PART OF HISTORY: Stanford’s Patrick Rodgers returns to defend his Western Intercollegiate individual title this week. Not surprisingly, he brings good memories back to Pasatiempo.

“I think it just really suits my game,” Rodgers said. “You have to be really mentally disciplined. It just tests all areas of your game.”

For Rodgers, the week is about the bigger picture: Playing a classic course, watching the Masters with his Stanford teammates, being a part of tradition.

“I know this event is pretty unique in college golf with all the history.”

• • •

WATCHING WEAVER: Top-ranked Cal is the only team in the field with a player in this year's Masters. Redshirt junior Michael Weaver earned his invitation to Augusta courtesy of his runner-up finish at the U.S. Amateur. He is the first Golden Bear to play the Masters while on the Cal roster.

Weaver’s absence means two things for the Golden Bears. First, with head coach Steve Desimone in Augusta this week, assistant coach Walter Chun has the early-week reins. Desimone plans to arrive Saturday afternoon as Weaver is likely to miss the cut.

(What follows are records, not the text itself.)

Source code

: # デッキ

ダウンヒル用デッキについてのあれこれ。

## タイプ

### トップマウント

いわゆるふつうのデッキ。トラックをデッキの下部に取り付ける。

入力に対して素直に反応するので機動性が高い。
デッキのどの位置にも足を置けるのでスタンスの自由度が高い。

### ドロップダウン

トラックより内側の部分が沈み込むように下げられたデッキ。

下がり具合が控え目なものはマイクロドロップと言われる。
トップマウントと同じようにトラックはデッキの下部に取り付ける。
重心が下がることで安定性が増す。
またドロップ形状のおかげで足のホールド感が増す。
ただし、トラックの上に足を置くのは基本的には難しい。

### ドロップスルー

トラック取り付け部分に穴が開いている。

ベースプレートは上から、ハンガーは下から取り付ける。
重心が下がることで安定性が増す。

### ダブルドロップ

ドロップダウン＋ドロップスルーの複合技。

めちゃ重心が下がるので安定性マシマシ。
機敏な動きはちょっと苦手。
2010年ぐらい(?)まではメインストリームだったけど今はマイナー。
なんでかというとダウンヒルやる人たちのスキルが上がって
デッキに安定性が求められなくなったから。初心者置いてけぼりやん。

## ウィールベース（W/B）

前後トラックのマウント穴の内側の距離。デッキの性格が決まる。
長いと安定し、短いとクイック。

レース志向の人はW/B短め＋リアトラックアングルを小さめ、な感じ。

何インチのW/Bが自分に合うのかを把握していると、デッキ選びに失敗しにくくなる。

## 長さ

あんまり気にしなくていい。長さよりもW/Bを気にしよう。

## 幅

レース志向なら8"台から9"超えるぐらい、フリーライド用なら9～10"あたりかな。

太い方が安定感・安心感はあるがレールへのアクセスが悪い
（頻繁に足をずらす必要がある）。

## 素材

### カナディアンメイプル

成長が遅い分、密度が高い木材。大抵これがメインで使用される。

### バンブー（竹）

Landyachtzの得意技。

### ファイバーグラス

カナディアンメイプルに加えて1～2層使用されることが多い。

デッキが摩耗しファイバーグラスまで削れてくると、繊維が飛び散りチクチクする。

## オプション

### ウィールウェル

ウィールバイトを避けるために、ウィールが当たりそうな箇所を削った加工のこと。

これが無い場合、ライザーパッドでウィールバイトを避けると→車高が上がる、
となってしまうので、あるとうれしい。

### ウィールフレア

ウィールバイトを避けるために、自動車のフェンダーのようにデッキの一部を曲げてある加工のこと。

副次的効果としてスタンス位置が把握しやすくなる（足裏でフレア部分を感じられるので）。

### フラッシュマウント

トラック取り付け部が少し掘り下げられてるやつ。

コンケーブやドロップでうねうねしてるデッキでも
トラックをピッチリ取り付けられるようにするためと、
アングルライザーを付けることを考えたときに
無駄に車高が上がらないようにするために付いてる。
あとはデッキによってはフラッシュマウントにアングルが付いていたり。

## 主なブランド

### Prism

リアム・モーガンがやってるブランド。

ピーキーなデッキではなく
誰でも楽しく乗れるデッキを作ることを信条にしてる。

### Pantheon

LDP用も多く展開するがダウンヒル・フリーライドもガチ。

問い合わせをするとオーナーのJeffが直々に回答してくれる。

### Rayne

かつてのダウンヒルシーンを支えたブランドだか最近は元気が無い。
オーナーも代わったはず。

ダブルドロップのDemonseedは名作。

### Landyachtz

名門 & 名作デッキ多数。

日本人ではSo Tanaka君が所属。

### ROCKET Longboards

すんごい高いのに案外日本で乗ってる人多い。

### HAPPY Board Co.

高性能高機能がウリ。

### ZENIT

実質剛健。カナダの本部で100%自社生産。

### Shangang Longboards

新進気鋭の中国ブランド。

Because six players can play for the team score at the Western, two more players got a chance to play Pasatiempo. Added to this week’s lineup: freshmen James Yoon (three starts this season) and Walker Huddy (two previous starts).

Cal is playing for its ninth victory this season, chasing the 10-victory record set by Oklahoma State during the 1985-86 season. The Golden Bears last won this event in 1950.

• • •

RETURNING AS A COACH: Had Tim Mickelson been able to finish one spot higher on the 2000 Western Intercollegiate leaderboard, it would have been the fourth consecutive top-10 finish of his senior year at Oregon State. Alas, the streak ended at Pasatiempo.

Mickelson, now head coach at Arizona State, is on the other side of the game. The Western is one of a handful of tournaments at which he’s experienced that reversal.

“I don’t remember if I bogeyed the last hole or not but I just remember that I played very conservative around the entire golf course – off the tee, around the greens,” Mickelson said. “I basically am telling my guys the same thing I remember being told, which is you’re better off on the front edge or short of the green than you are 10, 15 feet above the hole in many spots.”